Évaluation du lieu : 5 Denver, CO
Ah Bar Bar. I was once told that God does not see you when you are in Bar Bar. I would only hope that is true. It is a cash only bar. You will need no more than twenty bucks to get beyond smashed. At 10pm-Midnight if you order a drink they give you a little plastic cup that is good for another drink. So your first drink is buy one get one. Yes, people smoke in the back. Yes, I have seen people refill their beers with ones out of their back packs. Yes you may walk in the restroom and find a homeless person bathing in the sink. It is all of these small things, that remind me that I belong at Bar Bar. I love when they have bands there. They are literally inches from you. Yet they still bring amps… It is deafening but that is the way it is supposed to be. So, screw the plush Lodo clubs! Take me to Bar Bar and leave me there to die. I assure you I will die a happy and very drunk man.
Michael S.
Évaluation du lieu : 3 Denver, CO
I went to see a friend’s band at the Bar bar last night and lived to tell about it.

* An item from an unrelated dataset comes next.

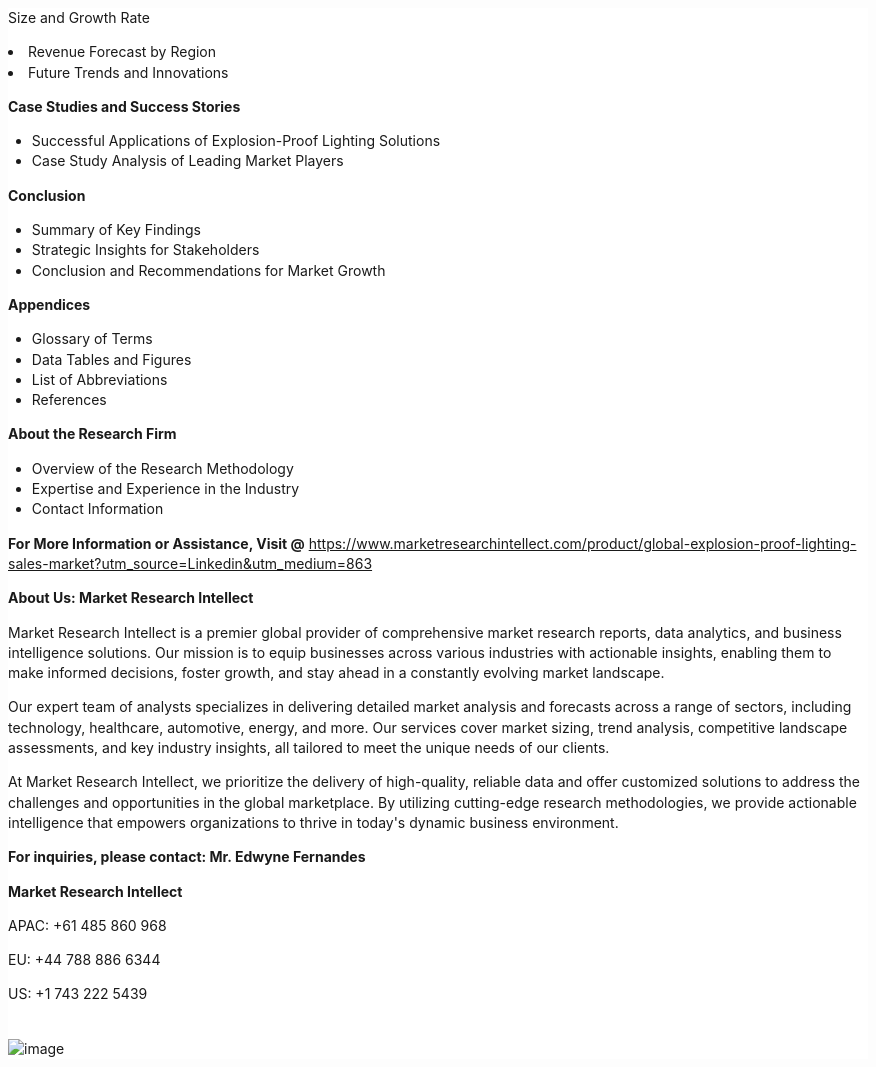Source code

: Size and Growth Rate</li><li>Revenue Forecast by Region</li><li>Future Trends and Innovations</li></ul><p><strong>Case Studies and Success Stories</strong></p><ul><li>Successful Applications of Explosion-Proof Lighting Solutions</li><li>Case Study Analysis of Leading Market Players</li></ul><p><strong>Conclusion</strong></p><ul><li>Summary of Key Findings</li><li>Strategic Insights for Stakeholders</li><li>Conclusion and Recommendations for Market Growth</li></ul><p><strong>Appendices</strong></p><ul><li>Glossary of Terms</li><li>Data Tables and Figures</li><li>List of Abbreviations</li><li>References</li></ul><p><strong>About the Research Firm</strong></p><ul><li>Overview of the Research Methodology</li><li>Expertise and Experience in the Industry</li><li>Contact Information</li></ul></div><div class="article-main__content" data-test-id="publishing-text-block"><p><span class="font-[700]"><strong>For More Information or Assistance, Visit @</strong>&nbsp;<a href="https://www.marketresearchintellect.com/product/global-explosion-proof-lighting-sales-market?utm_source=Linkedin&utm_medium=863">https://www.marketresearchintellect.com/product/global-explosion-proof-lighting-sales-market?utm_source=Linkedin&utm_medium=863</a></span></p><p><strong>About Us: Market Research Intellect</strong></p><p>Market Research Intellect is a premier global provider of comprehensive market research reports, data analytics, and business intelligence solutions. Our mission is to equip businesses across various industries with actionable insights, enabling them to make informed decisions, foster growth, and stay ahead in a constantly evolving market landscape.</p><p>Our expert team of analysts specializes in delivering detailed market analysis and forecasts across a range of sectors, including technology, healthcare, automotive, energy, and more. Our services cover market sizing, trend analysis, competitive landscape assessments, and key industry insights, all tailored to meet the unique needs of our clients.</p><p>At Market Research Intellect, we prioritize the delivery of high-quality, reliable data and offer customized solutions to address the challenges and opportunities in the global marketplace. By utilizing cutting-edge research methodologies, we provide actionable intelligence that empowers organizations to thrive in today's dynamic business environment.</p><p><strong>For inquiries, please contact: Mr. Edwyne Fernandes</strong></p><p><strong>Market Research Intellect</strong></p><p>APAC: +61 485 860 968</p><p>EU: +44 788 886 6344</p><p>US: +1 743 222 5439</p></div><div class="article-main__content" data-test-id="publishing-text-block">&nbsp;</div>
![image](https://github.com/user-attachments/assets/c842acd9-ab68-4d95-908c-841fc4236ee3)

This joint is a dump, covered in graffiti, photographs and stink. I loved it. It was the perfect venue for a rock show. It reminded me of the old 15th Street Tavern back in the day. Drinks were strong and cheap, the place was full of hoodlums. There are two pool tables in a back room, full of smoke. The bathrooms make you forget about swine flu fear. There are bigger sanitation issues at hand. The guys behind the bar were really cool, and funny. This isn’t a LoDo crowd. It was full of dirty rock enthusiasts, and a surprising amount of women for the scene. You know the type, the really cute girl with the major dirtbag boyfriend who smells funny. They shoved the bands in a corner, and the bands blasted back. Everyone seemed to have fun. I liked it. I just need a shower.
Tiffany N.
Évaluation du lieu : 3 Denver, CO
This place is a hip dive bar. It kind of reminds me of the Lion’s Lair, but not as dirty and without the black paint. They play live music, but there isn’t a stage. The band just plays on the floor with the crowd, which always makes for an interesting concert experience. It is cash only, however you don’t exactly need a lot of cash to enjoy your night there. Some prices from last night included $ 6 pitchers of Miller Lite and PBR and $ 3 Stoli vodkas so it’s pretty dang cheap. A fair warning, they don’t exactly abide by the smoking ban and so by the end of the night you will be stinking of cigarette smoke. Finally, the one fact that I must mention. This is another bar with fast Ms. Pac-Man. However, the machine is a little out of wack, my banana was purple and my apple was yellow. But, it worked perfectly fine for what I needed.